Dans le cas des personnes en souffrance psychique, c’est évident. Nombre d’entre elles ont des parcours chaotiques faits d’abandons et d’échecs successifs, de violences intrafamiliales etc… qui font que le lien a été rompu et que l’estime de soi est au plus bas. Et sans aller jusque là, la « souffrance ordinaire » renvoie également à la violence de la société actuelle qui met « hors jeu » une série de personnes en les excluant en particulier du monde du travail soit directement (parce que jugées non employables) soit indirectement en les soumettant, au sein même de ce monde, au stress permanent lié au culte de la performance.
Dans ce sens, l’interpellation ou le constat serait de nous montrer que la rupture des liens et la désaffiliation progressive d’espaces sociaux structurants peuvent conduire à la souffrance psychosociale c’est-à-dire quelque chose qui exprime le fait que la souffrance psychique se fait sur les lieux du social, qu’elle est aussi quelque part une production du social. Et cette souffrance peut être vécue dans ce qu’on peut appeler « l’expérience de l’exil », intérieur d’un côté et migratoire de l’autre, qui contribue à déraciner, sur des modes distincts, les individus, sans leur offrir des alternatives de reconstruction d’un « ailleurs » qui soit davantage supportable et vivable. C’est dans ce sens que le projet acquiert aussi, malgré sa portée limitée, tout son sens et sa pertinence.
Notes :
-
[1]Actes du colloque international organisé par ‘L’Autre lieu’, Qu’est-ce que la psychiatrie et la santé mentale à l’époque de la mondialisation néo-libérale et de la biopolitique ?, Bruxelles, 2006, p. 14.
[2] Nicole Dehan, Diversité et migrations, Centre Avec (Documents d’analyse et de réflexion), déc. 2008, p. 7.

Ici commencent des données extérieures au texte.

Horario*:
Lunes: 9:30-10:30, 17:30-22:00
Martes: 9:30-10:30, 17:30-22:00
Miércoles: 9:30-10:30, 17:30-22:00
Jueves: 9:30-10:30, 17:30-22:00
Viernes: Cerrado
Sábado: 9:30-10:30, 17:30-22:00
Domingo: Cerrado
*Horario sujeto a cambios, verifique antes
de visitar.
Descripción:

[3] Le conflit sénégalo-mauritanien d’avril 1989 a eu pour origine un conflit foncier qui opposait, dans la zone du fleuve Sénégal, des Peuls éleveurs à des agriculteurs soninké. Ce conflit va être exploité par les leaders d’opinion et entraîner un déchaînement de violence aussi bien à Dakar (Sénégal) qu’à Nouakchott (Mauritanie). Les deux pays vont rompre leurs relations diplomatiques et la frontière mauritano-sénégalaise sera fermée pour la première fois depuis les indépendances des deux pays. Le gouvernement mauritanien, profitant du chaos général, va également procéder à l’expulsion de milliers de ses propres citoyens vivant dans le Sud du pays (près de 120.000) et appartenant aux même groupes ethniques que les Sénégalais (wolof, haalpulaaren, soninké, etc.).
[4] Contrairement à ce qui apparaît souvent sur la scène politique ou dans les médias, les migrations dans le Sahel, et notamment au et du Sénégal, datent de plusieurs décennies. Voir notamment le n° 3 de mars 2008 de la revue en ligne Asylon(s) du réseau scientifique TERRA « Migrations et Sénégal » http://terra.rezo.net/rubrique101.html
[5] Ces « nouveaux » flux vont venir s’ajouter à une émigration internationale, elle aussi en provenance de la vallée du fleuve, émigration que l’on retrouve de manière importante en Europe et notamment en Italie, ainsi qu’aux Etats-Unis. Voir également Asylon(s), op. cit.
[6] Interview de DDS cité dans Gille D., « Le monde à l’envers, la tête à l’endroit », revue Traverses, n°96, 1995, p. 12.
[7] Desmedt D., « Traduire son double », Nouvelle Revue d’Ethnopsychiatrie, n°25/26, 1994, pp. 173-185.